In a piece entitled “Hyperinflation Will Drive Gold To Unthinkable Heights,” von Greyerz noted that there are many indicators pointing to “an imminent start of a hyperinflationary era.” These indicators consist of a “fiscal gap widening at alarming rates in many major economies, commodity prices at all-time highs, long term interest rates rising, most currencies falling, and precious metals at all-time highs against most currencies.”
Accordingly, von Greyerz forecasted that “realistic targets” for the gold price in the next few years are anywhere from $6,000 to $11,000 per ounce.

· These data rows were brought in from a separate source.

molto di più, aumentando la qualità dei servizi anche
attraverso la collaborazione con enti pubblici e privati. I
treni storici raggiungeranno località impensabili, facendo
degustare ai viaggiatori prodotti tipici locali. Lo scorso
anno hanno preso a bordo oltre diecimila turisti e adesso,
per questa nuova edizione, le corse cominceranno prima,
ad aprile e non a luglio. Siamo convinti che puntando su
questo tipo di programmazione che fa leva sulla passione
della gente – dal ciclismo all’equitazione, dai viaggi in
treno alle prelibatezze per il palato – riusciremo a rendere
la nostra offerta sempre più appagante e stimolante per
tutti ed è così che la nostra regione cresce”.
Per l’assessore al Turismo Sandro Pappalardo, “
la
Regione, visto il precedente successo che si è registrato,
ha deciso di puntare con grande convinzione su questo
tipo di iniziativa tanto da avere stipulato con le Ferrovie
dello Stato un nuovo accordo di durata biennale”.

The long-time gold price bull contends that “physical gold (and silver) will protect investors against losing virtually 100% of the purchasing power of their money.” Furthermore, holding physical gold stored outside the banking system, is “the ultimate form of wealth protection both against a deflationary collapse and a hyperinflationary destruction of paper money.”
Hyperinflation due to fiscal pressure: that's the settled forecast for the beast. Back in the 1970s, it was claimed that hyperinflation would result from political pressure that elbowed governments into inflating to avoid depression. That prediction was scotched by Paul Volker's tighening at the beginning of the '80s. Some of the same argument is floating around now, but it is shifting to focus upon a much higher level of fiscal vulnerability. Could a new Volker raise rates to double digits now? Not with interest payments swallowing up $413.95 billion of the government's budget. That's 11.65% of total FY 2010 outlays of $3,552 billion. According to the U.S. Treasury Department, the same source for the $413.95 billion number, the average interest rate on Treasury debt was 3.007% on total interest-bearing instruments. Even if the budget is magically balanced from this day forwards, and spending frozen overall, an increase to an average rate of 6.45% would drive interest expense to 25% of the total budget.